* Brief 1 *
In the account of the Writing for Children course, which novel came directly from a plot-planning exercise in class?
* Brief 2 *
Extend the account of the Writing for Children course from its last sentence onward.

* Passage provided *
· · ·

Just over a year ago I signed up for an evening course in Writing for Children at City University. I mentioned it to someone the other day and her lip curled. ‘I’m not sure how worthwhile these courses are,’ she said. ‘After all JK Rowling never did a course in writing for children, did she?’
Well, no, maybe not. But for me the course was life-changing. I invested £140 and two and a half hours every Monday evening for ten weeks, then another £140 for the follow up course of another ten Mondays. I ended up with three agents wanting to represent me and a two book publishing deal.
Some people – JK for example - can sit on their own and dream up a whole new world, along with intricate twisting plots. Perhaps I might be able to do that one day. Other writers keep their work completely private until they have polished the final version. But I’m not really someone who likes complete freedom and total solitude. I like working with a team, and I need deadlines and feedback. That’s why I thrive in newspaper offices. That’s why I’d never got going with writing fiction. I knew how to write. I knew how to edit. But I didn’t know how to write a book.
The evening class gave me colleagues and tasks. It helped me think about what I wanted to write and how to go about it. It meant that I looked at other people’s work and thought about how it could improve. It turned me from someone who thought that writing fiction was something I’d like to do one day into someone who sat down and just did it..
Amanda Swift, our tutor was just the best person possible to learn from. Amanda’s written several warm and funny books for 9-12 year olds - The Boys’ Club, Big Bones and Anna/Bella. She’s got an incredibly light touch as a teacher - no pressure, no heavy criticism but unfailing enthusiasm and encouragement and a way of making one little comment that completely turns your head around and makes you see exactly where you’re going wrong - even if it means rewriting 15 chapters.
When I Was Joe came directly from an plot-planning exercise in class. We each had to think of a character for a contemporary teenage novel. I’d been thinking vaguely about witness protection – how interesting it would be to write about someone who had to lie about every aspect of their identity because they were telling the truth. We got into pairs and had to weave our characters together into a story. I happened to be paired with Amanda. Her character was a disabled athlete. We put the two characters together and made a story outline. I liked the story. Even more, I liked the fact that there was a story. I began to see how a novel could be planned. I asked Amanda if she’d mind me hijacking her character and working on the plot and having a go at writing it. She generously agreed.

· · ·

* Available data *
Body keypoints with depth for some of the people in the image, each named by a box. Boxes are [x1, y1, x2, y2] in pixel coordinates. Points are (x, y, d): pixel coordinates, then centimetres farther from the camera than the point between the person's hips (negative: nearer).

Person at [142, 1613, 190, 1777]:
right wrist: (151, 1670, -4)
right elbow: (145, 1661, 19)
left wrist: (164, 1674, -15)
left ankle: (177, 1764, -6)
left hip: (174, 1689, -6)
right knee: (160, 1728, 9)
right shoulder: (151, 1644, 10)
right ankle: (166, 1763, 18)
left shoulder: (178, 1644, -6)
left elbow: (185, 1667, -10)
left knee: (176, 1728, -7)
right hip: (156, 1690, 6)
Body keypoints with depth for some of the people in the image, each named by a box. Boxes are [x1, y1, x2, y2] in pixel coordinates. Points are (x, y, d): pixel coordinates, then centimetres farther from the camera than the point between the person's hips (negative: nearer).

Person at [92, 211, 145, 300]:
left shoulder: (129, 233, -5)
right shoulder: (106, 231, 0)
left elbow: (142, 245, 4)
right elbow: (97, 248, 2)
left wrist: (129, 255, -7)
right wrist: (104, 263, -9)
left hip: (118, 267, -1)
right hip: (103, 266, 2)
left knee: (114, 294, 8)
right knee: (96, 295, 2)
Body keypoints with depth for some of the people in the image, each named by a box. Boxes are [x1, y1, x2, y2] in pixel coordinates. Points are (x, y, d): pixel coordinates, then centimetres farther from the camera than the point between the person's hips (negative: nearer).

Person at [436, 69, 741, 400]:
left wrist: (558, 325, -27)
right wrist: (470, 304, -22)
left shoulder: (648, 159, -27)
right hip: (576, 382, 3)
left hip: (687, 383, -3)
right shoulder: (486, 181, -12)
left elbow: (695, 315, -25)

· · ·

* Result 1 *
When I Was Joe.

* Result 2 *
By the end of the first Writing for Children course I’d written a first chapter. I would probably have then lost momentum, worried about plotting and research if Amanda had not persuaded City to let her put on a level 2 course. I took the 10 workshop sessions as a series of deadlines and started writing. By the end of course 2 I had 60,000 words. My classmates were fantastically supportive as I flooded them with multiple chapters. Their comments were insightful and helpful. I had a first draft of my novel finished a month after the course ended.
I still have my deadlines and colleagues. We set up a writing group after the course, and we meet in the library opposite City University. It’s great to work with all these talented people, to feel that we can contribute to each other’s work. It’s bridged the gap for me between the teamwork and immediacy of journalism and the solitude of novel-writing.
Sadly, the government doesn’t seem to value evening classes. Funding has been slashed and many courses have been cut. Never mind that courses like these are accessible, affordable and helpful to all sorts of people - from those who want to change their careers and get published - I'm not the only one - to those who want to be more creative and get out in the evening. Happily the Writing for Children course at City University has been saved, although it was threatened for a while. And hopefully someone will rethink the policy on evening classes and restore the subsidy that they deserve.